Je suis ressorti de ce film en ayant oublié dans la demi-heure les trois quarts des données géopolitiques et sociologiques mais en conservant une image très précise de ces séquences de marionnettes. A la première occasion, j’en parle donc de manière enthousiaste à mon référent vietnamien, m’sieur K.N. Tran de Saint Cloud, Hauts de Seine, qui, tout parisien qu’il est, me lâche un : « meuh c’est un truc pour touristes tes marionnettes sur l’eau ». Pfff, ce garçon n’a décidément pas conservé une âme d’enfant, là quelque part entre son aorte et son poumon gauche. Surtout qu’il y a une très jolie explication à la naissance de cette forme de théâtre puisqu’elle est apparue dans les villages pendant la saison des pluies où la plupart des endroits du village étaient inondés. Il n’y avait du coup plus d’autres possibilités pour se divertir avec les marionnettes que de tirer partie de cette abondance d’eau. Et là vous me dites : et pourquoi qu’y zont pas fait du water polo, plutôt ?
Je vous ignore.
Loin de me laisser déstabiliser par la remarque toute parisienne de mon référent, lors de mon deuxième après midi à Hanoi, je vais donc m’acheter un billet pour la représentation de 20h au théâtre Thang Long, juste en face du lac Hoan Kiem où une tortue magique sorti une épée dans l’eau, à moins que ce soit l’épée qui était magique. Je vous balance les anecdotes légendaires en vrac. Vous serez bien capable de les ranger. Un peu avant l’heure dite, j’arrive au théâtre en grande tenue de soirée : polo blanc de Mission Street, Pondichéry, pantalon « baroudeur » non repassé et chaussures de marche « poussière d’Inde » . C’est que ce soir on va au théâââtre. S’agit pas de venir habillé comme un plouc. Enfin, ceci dit, au vu des trois cars de touristes en short, T-Shirt, claquettes qui faisaient la queue, j’étais bien le seul à avoir des prétentions vestimentaires. Ça, c’est bien les touristes. On leur fout de l’art ancestrale dans le groin et ils te bouffent ça comme s’ils étaient au KFC.

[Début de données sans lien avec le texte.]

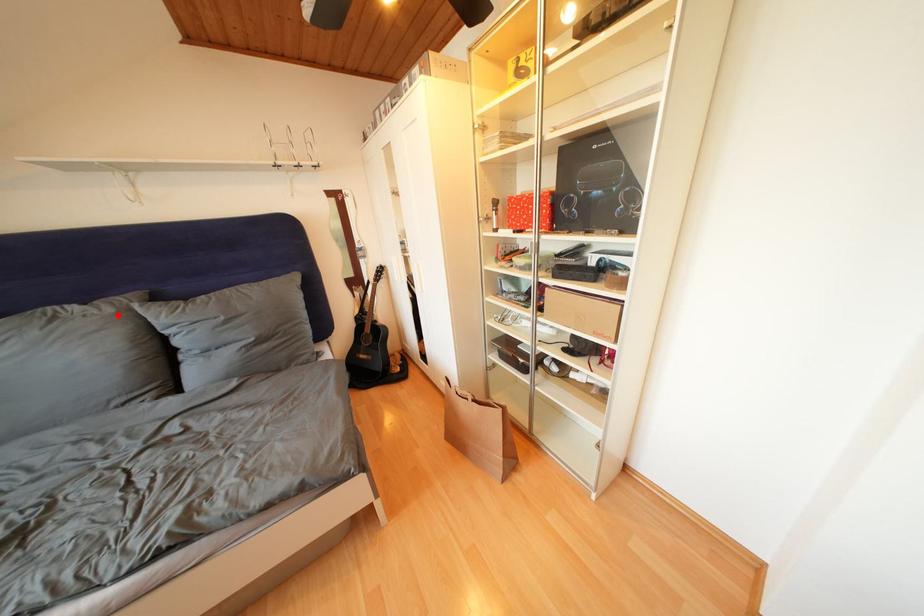
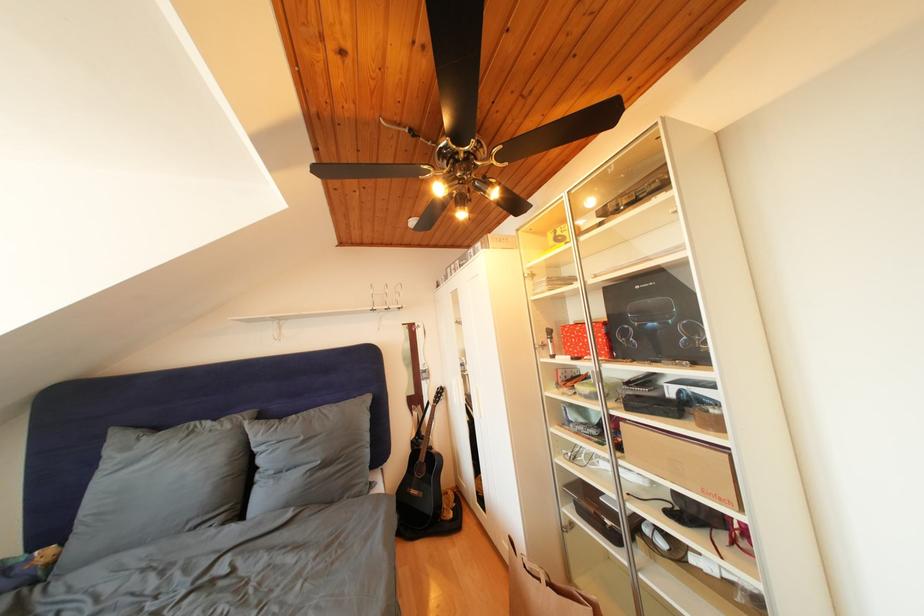
Find the pixel in the second image that matches the highlighted location in the first image.

(236, 432)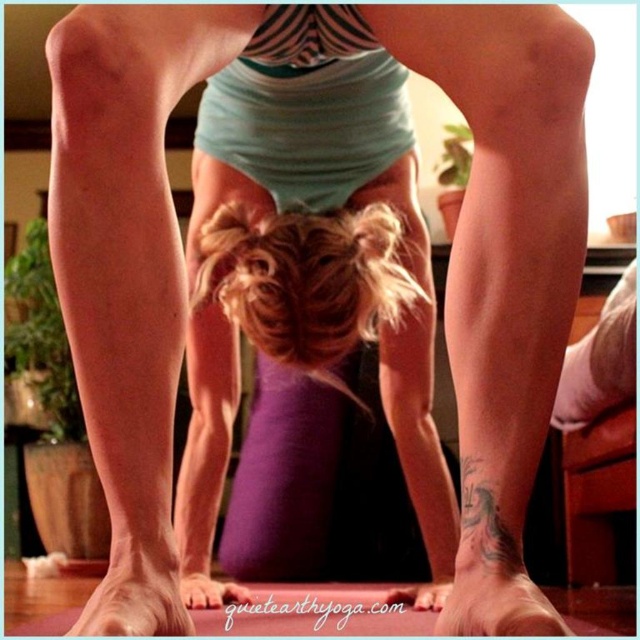
You are a photographer setting up a shoot in a living room. You need to position a small prop between the smooth skin leg at lower center and the smooth skin foot at lower center. Based on their sizes, which object should the prop be closer to?

The smooth skin leg at lower center is larger than the smooth skin foot at lower center, so the prop should be placed closer to the smooth skin foot at lower center to maintain balance.

You are a photographer trying to capture the perfect shot of the person in the downward dog yoga pose. You want to focus on the blonde hair at center. Based on the coordinates provided, can you confirm if the point at (308, 276) is the correct location to focus on?

Yes, the point at (308, 276) corresponds to the blonde hair at center, so focusing there would capture the desired area.

You are a photographer setting up a shoot in this living room. You need to ensure that the blonde hair at center and the smooth skin leg at lower left are both visible in the frame. Based on their sizes, which object should you prioritize keeping within the camera frame?

The blonde hair at center should be prioritized within the camera frame since it is larger in size than the smooth skin leg at lower left, making it more prominent and easier to capture clearly.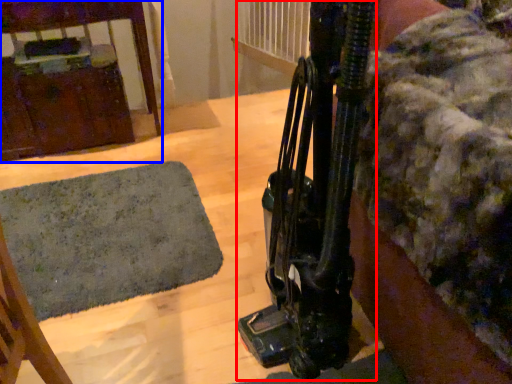
Question: Which object appears closest to the camera in this image, equipment (highlighted by a red box) or furniture (highlighted by a blue box)?

Choices:
 (A) equipment
 (B) furniture

Answer: (A)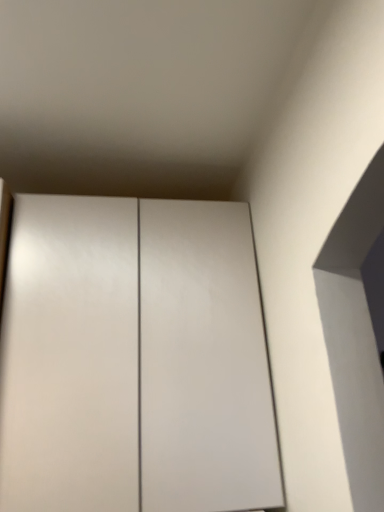
What do you see at coordinates (134, 359) in the screenshot? I see `white matte cabinet at center` at bounding box center [134, 359].

In order to click on white matte cabinet at center in this screenshot , I will do `click(134, 359)`.

This screenshot has height=512, width=384. I want to click on white matte cabinet at center, so click(x=134, y=359).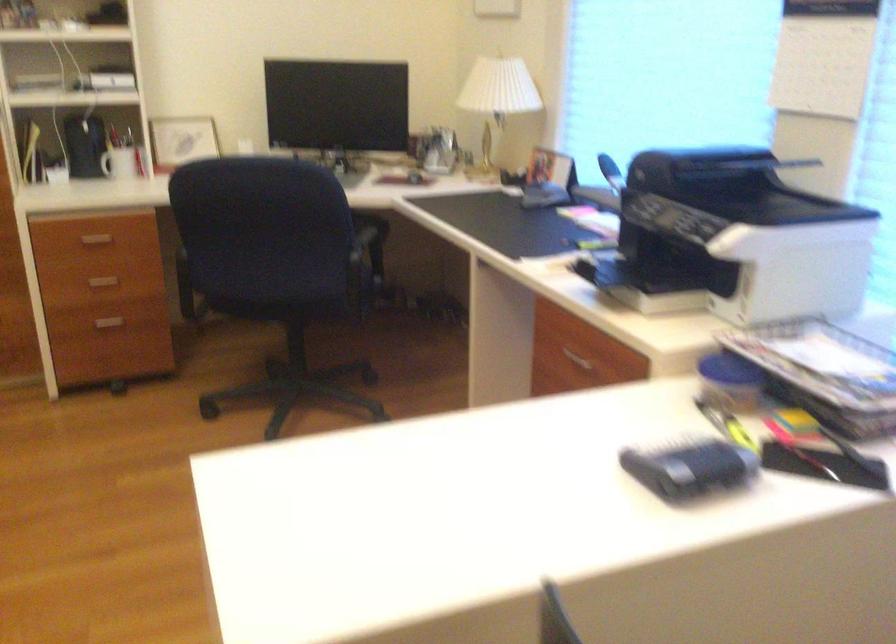
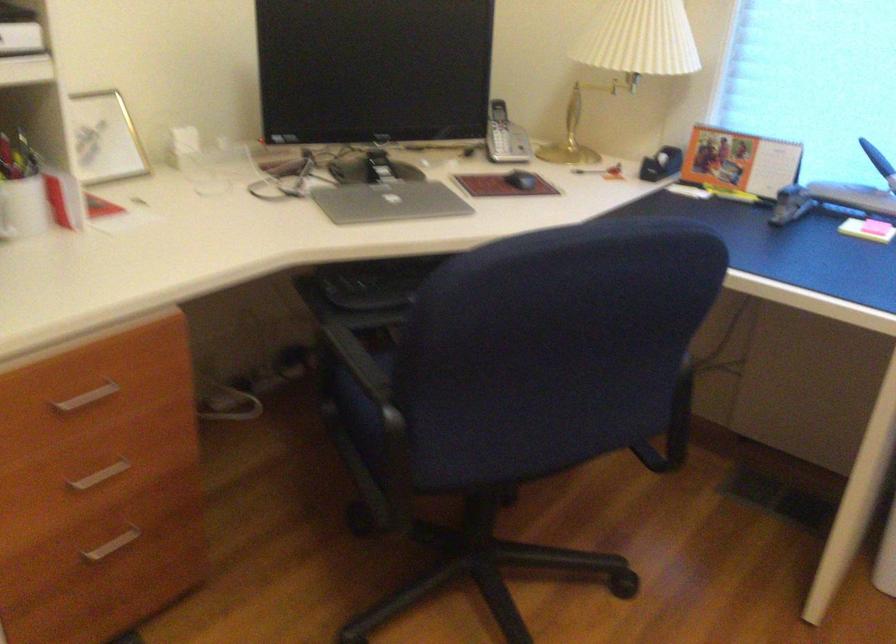
Find the pixel in the second image that matches [108,158] in the first image.

(23, 207)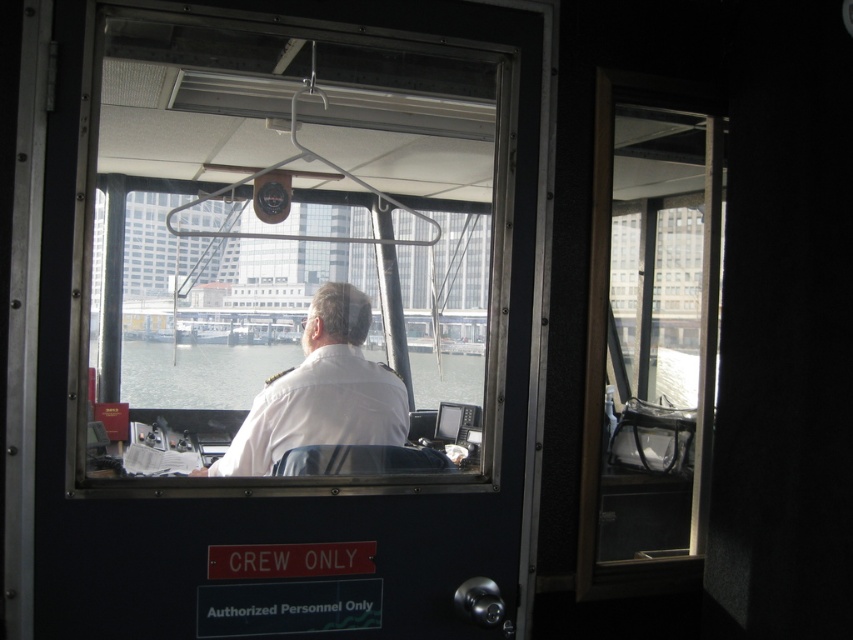
Which of these two, transparent glass window at upper right or clear water at center, stands shorter?

With less height is clear water at center.

Is point (689, 540) more distant than point (234, 349)?

No, (689, 540) is in front of (234, 349).

Locate an element on the screen. This screenshot has width=853, height=640. transparent glass window at upper right is located at coordinates (653, 332).

Locate an element on the screen. transparent glass window at upper right is located at coordinates (653, 332).

Does white uniform at center have a smaller size compared to clear water at center?

Incorrect, white uniform at center is not smaller in size than clear water at center.

At what (x,y) coordinates should I click in order to perform the action: click on white uniform at center. Please return your answer as a coordinate pair (x, y). The width and height of the screenshot is (853, 640). Looking at the image, I should click on (321, 392).

Locate an element on the screen. The height and width of the screenshot is (640, 853). white uniform at center is located at coordinates point(321,392).

Can you confirm if transparent glass window at upper right is positioned to the right of white uniform at center?

Yes, transparent glass window at upper right is to the right of white uniform at center.

Find the location of a particular element. This screenshot has height=640, width=853. transparent glass window at upper right is located at coordinates (653, 332).

Locate an element on the screen. The image size is (853, 640). transparent glass window at upper right is located at coordinates (653, 332).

A l’heure dite, nous entrons dans la salle où chacun est fermement enjoint à rejoindre sa place numérotée dans un petit théâtre en pente devant un petit plan d’eau en contrebas. A gauche du plan d’eau, en hauteur, des sièges, sans doute réservé aux musiciens. Car c’est également un spectacle musical et ça je ne le savions point. Réjouis toi, ô amateur d’art ancestral car tu pourras z’également festoyer de musique à la tradition millénaire.

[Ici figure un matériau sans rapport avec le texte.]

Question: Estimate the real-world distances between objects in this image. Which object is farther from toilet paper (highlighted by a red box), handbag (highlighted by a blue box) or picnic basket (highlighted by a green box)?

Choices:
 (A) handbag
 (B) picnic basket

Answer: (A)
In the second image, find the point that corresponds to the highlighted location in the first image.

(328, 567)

Après quelques minutes d’attentes histoire de remplir la salle aux trois quarts, la lumière baisse soudainement, sans prévenir, sans même trois coups de cannes. Une poursuite s’allume sur l’espace des musiciens et cinq dames habillées en tenues traditionnelles (deux instrumentistes et trois choristes) s’assoient devant des instruments du même acabit. Je perçoit derrière elles, dans l’obscurité, le reste de la troupe de musiciens mais qui sont fâcheusement cachés à la vue de la grande majorité des spectateurs. Une des musiciennes se lève et nous présente en vietnamien le spectacle et la première fresque. Puis, une voix off en anglais fait de même.
Silence.
Musique et chant : « Dziing goiiiin euh, maaaa teuuuh ééééé, kaaam iiii ngggheuuu, vaaa heuuu léé.»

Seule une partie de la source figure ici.